Le trésor d'Hugo d'oignies

 

 

 

 

 

 

Hugo d'Oignies (fin XIIe siècle - début XIIIe siècle) est le dernier des grands orfèvres de l'art mosan. Il est un brillant représentant de l'école de l'Entre-Sambre-et-Meuse. Dans son œuvre, la figure humaine s'efface devant la virtuosité technique avec laquelle l'artiste traite le décor à filigranes, le sertissage délicat des cabochons. Au revers de ses phylactères, tel Christ en majesté adopte de plus en plus le style de la statuaire des grandes cathédrales françaises.

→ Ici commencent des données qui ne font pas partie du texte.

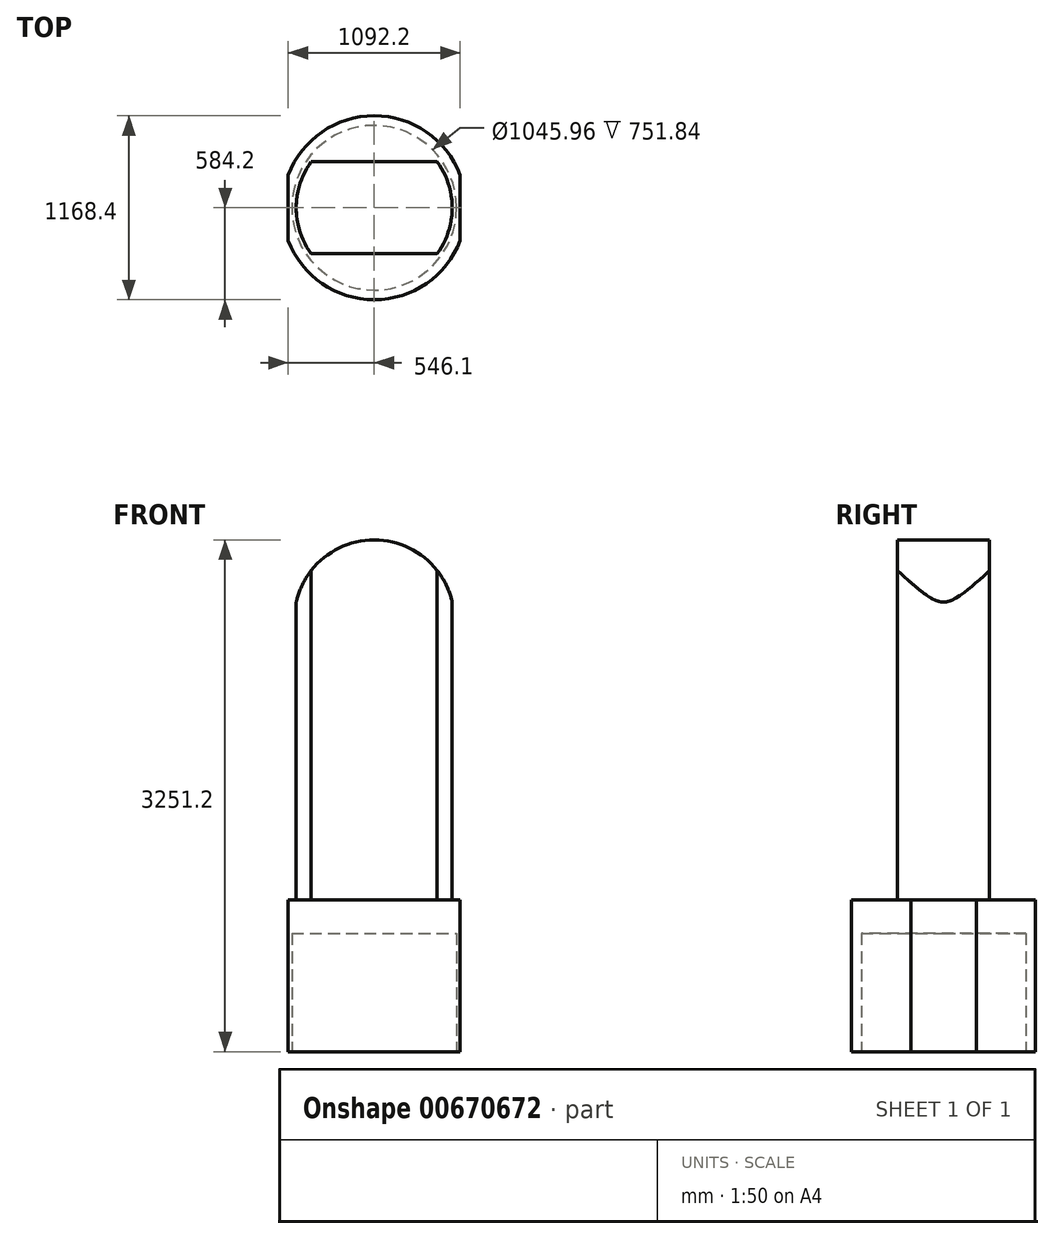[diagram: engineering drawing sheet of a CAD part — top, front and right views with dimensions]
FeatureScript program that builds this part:
annotation { "Feature Type Name" : "Feature", "Feature Type Description" : "" }
export const myFeature = defineFeature(function(context is Context, id is Id, definition is map)
    precondition{}
    {
        {
            var Q0;
            Q0=qCreatedBy(makeId("Top.planeOp"),FACE);
            var sketch = newSketch(context, id + "F0", { "sketchPlane" : qUnion([Q0])});
            skCircle(sketch, "E0", {"center": v(0, 0) * mm, "radius": 584.2 * mm});
            skLineSegment(sketch, "E1", {"start": v(-546.1, 207.52) * mm, "end": v(-546.1, -207.52) * mm});
            skLineSegment(sketch, "E2.MirrorCS", {"start": v(546.1, 207.52) * mm, "end": v(546.1, -207.52) * mm});
            skSolve(sketch);
        }
        {
            var Q0;
            {var subQ0=sQuery(id+"F0.wireOp",EDGE,"E1");Q0=makeQuery(id+"F0.imprint","IMPRINT",FACE,{"disambiguationData":[TD([[makeQuery(id+"F0.imprint","IMPRINT",EDGE,{"derivedFrom":subQ0}),1.0]])]});}
            extrude(context, id + "F1", {"entities" : qUnion([Q0]), "depth" : 965.2 * mm, "offsetDistance" : 25.4 * mm});
        }
        {
            var Q0;
            Q0=makeQuery(id+"F1.opExtrude","CAP_FACE",FACE,{"disambiguationData":[OSD([sQuery(id+"F0.wireOp",EDGE,"E0"),sQuery(id+"F0.wireOp",EDGE,"E1"),sQuery(id+"F0.wireOp",EDGE,"E2.MirrorCS")])],"isStart":false});
            var sketch = newSketch(context, id + "F2", { "sketchPlane" : qUnion([Q0])});
            skCircle(sketch, "E3", {"center": v(0, 0) * mm, "radius": 495.3 * mm});
            skLineSegment(sketch, "E4", {"start": v(400, 292.1) * mm, "end": v(-400, 292.1) * mm});
            skLineSegment(sketch, "E5.MirrorCS", {"start": v(400, -292.1) * mm, "end": v(-400, -292.1) * mm});
            skSolve(sketch);
        }
        {
            var Q0;
            {var subQ0=sQuery(id+"F2.wireOp",EDGE,"E4");Q0=makeQuery(id+"F2.imprint","IMPRINT",FACE,{"disambiguationData":[TD([[makeQuery(id+"F2.imprint","IMPRINT",EDGE,{"derivedFrom":subQ0}),1.0]])]});}
            extrude(context, id + "F3", {"entities" : qUnion([Q0]), "operationType" : NewBodyOperationType.ADD, "depth" : 2362.2 * mm, "offsetDistance" : 25.4 * mm});
        }
        {
            var Q0;
            Q0=makeQuery(id+"F3.opExtrude","SWEPT_FACE",FACE,{"disambiguationData":[OSD([sQuery(id+"F2.wireOp",EDGE,"E5.MirrorCS")])]});
            var sketch = newSketch(context, id + "F4", { "sketchPlane" : qUnion([Q0])});
            skCircle(sketch, "E6", {"center": v(0, 2743.2) * mm, "radius": 508 * mm});
            skLineSegment(sketch, "E7", {"start": v(-506.02, 2788.06) * mm, "end": v(-619.61, 3534.23) * mm});
            skLineSegment(sketch, "E8", {"start": v(507.93, 2734.65) * mm, "end": v(693.92, 3608.87) * mm});
            skLineSegment(sketch, "E9", {"start": v(-619.61, 3534.23) * mm, "end": v(693.92, 3608.87) * mm});
            skSolve(sketch);
        }
        {
            var Q0;
            {var subQ6=sQuery(id+"F4.wireOp",EDGE,"E7");Q0=makeQuery(id+"F4.imprint","IMPRINT",FACE,{"disambiguationData":[TD([[makeQuery(id+"F4.imprint","IMPRINT",EDGE,{"derivedFrom":subQ6}),-1.0]])]});}
            var Q1;
            {var subQ1=sQuery(id+"F2.wireOp",EDGE,"E5.MirrorCS");var subQ7=makeQuery(id+"F3.opExtrude","CAP_EDGE",EDGE,{"disambiguationData":[OSD([subQ1])],"isStart":false});Q1=makeQuery(id+"F4.imprint","IMPRINT",FACE,{"disambiguationData":[TD([[makeQuery(id+"F4.imprint","IMPRINT",EDGE,{"derivedFrom":subQ7}),1.0]])]});}
            extrude(context, id + "F5", {"entities" : qUnion([Q0, Q1]), "operationType" : NewBodyOperationType.REMOVE, "oppositeDirection" : true, "depth" : 1524 * mm, "offsetDistance" : 25.4 * mm});
        }
        {
            var Q0;
            Q0=makeQuery(id+"F1.opExtrude","CAP_FACE",FACE,{"disambiguationData":[OSD([sQuery(id+"F0.wireOp",EDGE,"E0"),sQuery(id+"F0.wireOp",EDGE,"E1"),sQuery(id+"F0.wireOp",EDGE,"E2.MirrorCS")])],"isStart":true});
            var sketch = newSketch(context, id + "F6", { "sketchPlane" : qUnion([Q0])});
            skCircle(sketch, "E10", {"center": v(0, 0) * mm, "radius": 522.98 * mm});
            skSolve(sketch);
        }
        {
            var Q0;
            Q0=makeQuery(id+"F6.imprint","IMPRINT",FACE,{"disambiguationData":[TD([[makeQuery(id+"F6.imprint","IMPRINT",EDGE,{"derivedFrom":sQuery(id+"F6.wireOp",EDGE,"E10")}),1.0]])]});
            extrude(context, id + "F7", {"entities" : qUnion([Q0]), "operationType" : NewBodyOperationType.REMOVE, "oppositeDirection" : true, "depth" : 751.84 * mm, "offsetDistance" : 25.4 * mm});
        }
    });
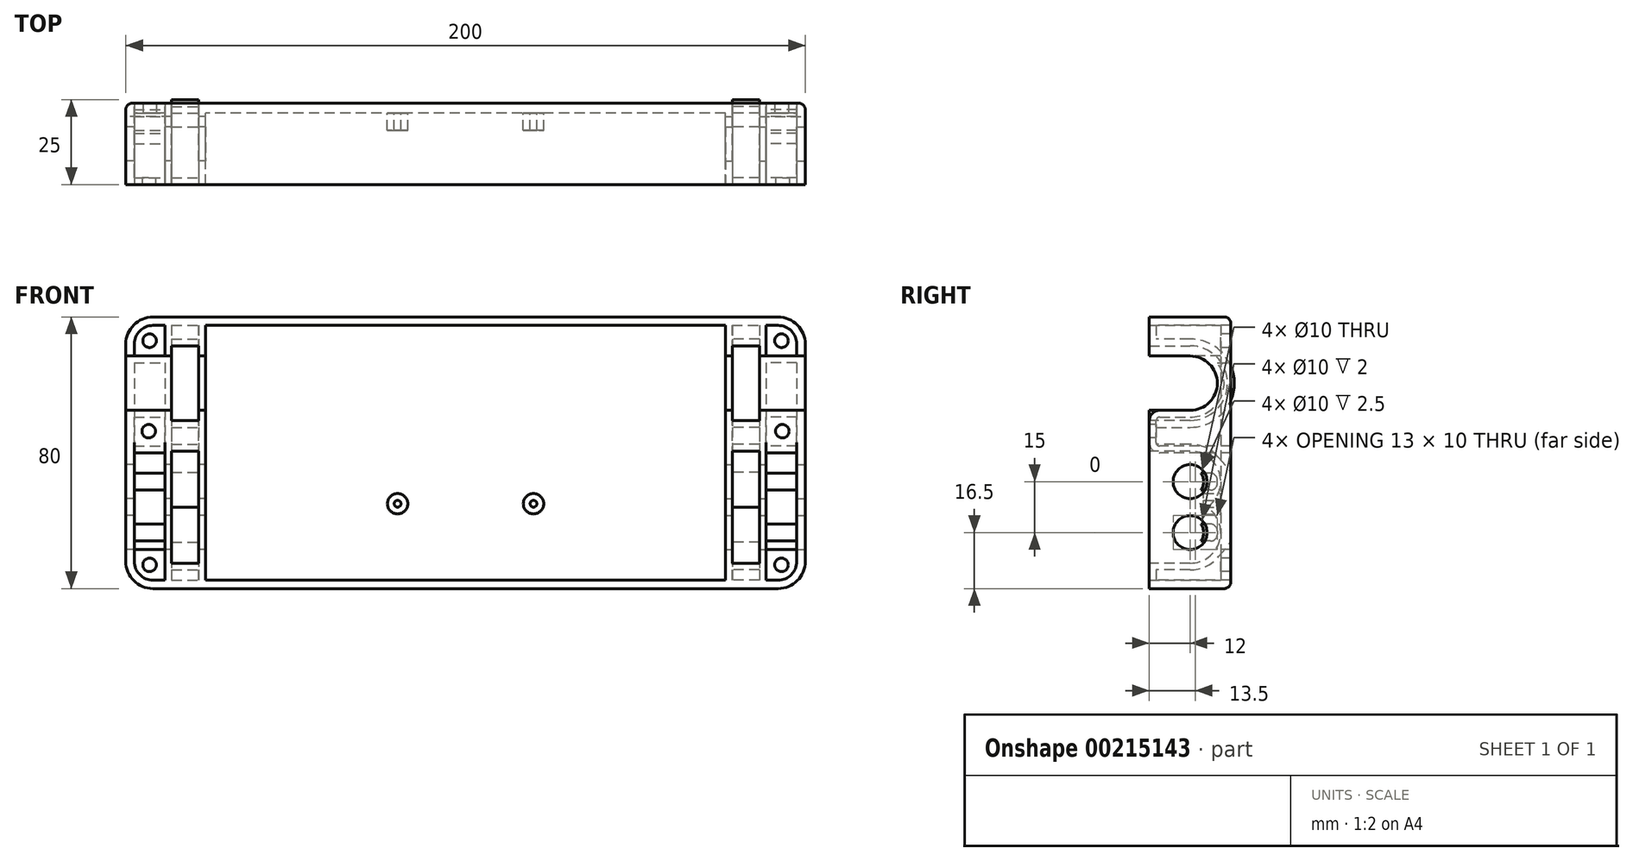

C'est au prieuré d'Oignies, fondé par son frère Gilles de Walcourt en 1190, qu'œuvre frère Hugo. Il y réalise des objects liturgiques (ostensoirs, calices, reliquaires, croix) qui sont des chefs d'oeuvre d'orfèvrerie.

 Du frère Hugo lui-même, nous connaissons peu de choses. C'est seulement à partir de 1228 que l'on peut dater des œuvres créées au prieuré. Entre la fondation de celui-ci en 1190 et cette date, nous ne savons pas ce que fait Hugo. Sans doute est-il formé au métier d'orfèvre... Hugo sait lire et écrire, ce qui n'est pas toujours le cas à l'époque. Il est orfèvre, scribe et miniaturiste. Il a signé plusieurs de ses œuvres et s'est même représenté dans certaines.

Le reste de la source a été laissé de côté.